- Born: 1946 (age 79–80) Ickenham, London, England
- Occupations: Audio engineer; roadie; record producer;
- Years active: 1966 – 2016

= Bob Pridden =

English sound engineer

Bob Pridden (born 1946) is an English audio engineer, roadie, and record producer, best known for his long-standing position as principal sound engineer for the rock band the Who. He has also worked with a number of other rock musicians and with individual members of the Who on solo projects.

==Biography==
Bob Pridden was born in 1946 in Ickenham, England, and married Lady Maria Noel.

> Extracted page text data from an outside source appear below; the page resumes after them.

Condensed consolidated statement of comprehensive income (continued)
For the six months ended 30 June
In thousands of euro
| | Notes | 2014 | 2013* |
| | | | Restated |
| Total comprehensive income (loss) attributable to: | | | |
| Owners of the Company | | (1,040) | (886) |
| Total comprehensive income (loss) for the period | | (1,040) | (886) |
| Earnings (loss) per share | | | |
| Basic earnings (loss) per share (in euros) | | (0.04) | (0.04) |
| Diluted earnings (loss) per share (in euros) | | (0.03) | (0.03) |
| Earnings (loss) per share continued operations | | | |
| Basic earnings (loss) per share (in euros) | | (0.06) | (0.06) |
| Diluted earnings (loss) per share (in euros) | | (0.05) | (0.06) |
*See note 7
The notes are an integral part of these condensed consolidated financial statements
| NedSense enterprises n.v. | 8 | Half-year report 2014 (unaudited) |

Pridden grew up only a few miles from the West London neighbourhoods in which Pete Townshend, Roger Daltrey and John Entwistle lived. His first job was working with the John Barry Seven. He became a roadie for the Who after talking to John Wolff, then the bands main roadie and driver. He made his debut as roadie at a gig in Streatham, London on 15 December 1966, and was promoted to sound engineer in 1969. He has provided the stage mix for every Who concert ever since. According to Pete Townshend in 2007, Pridden and the rest of the band "all converged just before the Monterey Pop Festival in 1967. So we have worked together for 40 years.", although he missed the first two trips to the US, finally going for the Herman Hermits tour which started in July 1967.

==Career==
Pridden is commonly credited for having created on-stage "wedge" monitors in the late '60s; previously, onstage performers had no way to hear themselves singing, so during the 1968 American tour he began placing a speaker cabinet on its side in front of the band. However, the band preferred stage side monitors for a long period, so he helped to develop these with the WEM company, even loaning the bands stage PA to other acts at both the 1969 and 1970 Isle of Wight Festival. Pridden then requested a slanted speaker cabinet that sat on the floor and tilted upwards toward the performer. Since that time, onstage "wedge" monitors have become standard equipment at virtually every live performance of any scale worldwide.

Pridden has worked both on stage and in the studio with many other of classic rock's major names, as well as with younger acts. He is credited on several of the Who's albums including Live at Leeds, and produced the 1973 Eric Clapton's Rainbow Concert. Pridden served as on stage sound engineer from the Who's 1969 tour onwards, and also for David Bowie and Paul McCartney at Live Aid in 1985.

Many of the Who's songs, especially songs from Who's Next and Quadrophenia, need to have pre-recorded tapes when performed live. Pridden once said, "I don't trust machines. Machines go wrong. My heart pounds before I press the button hoping for it to work." Daltrey also said, "Bob has had the tape recorder thrown at him many a time - especially when the thing'd break!."

Pridden is unusual in the music business for having attained recognition for his technical rather than musical input, and is rare in the fact that his name is known when most roadies and engineers are not. Although over sixty years old, he continued to tour with the Who, mixing many of their later live CD/DVD releases, and in 2006 he co-produced Roger Daltrey's vocals on the Who's album Endless Wire. Pridden eventually retired from his post as The Who's onstage sound man in 2016.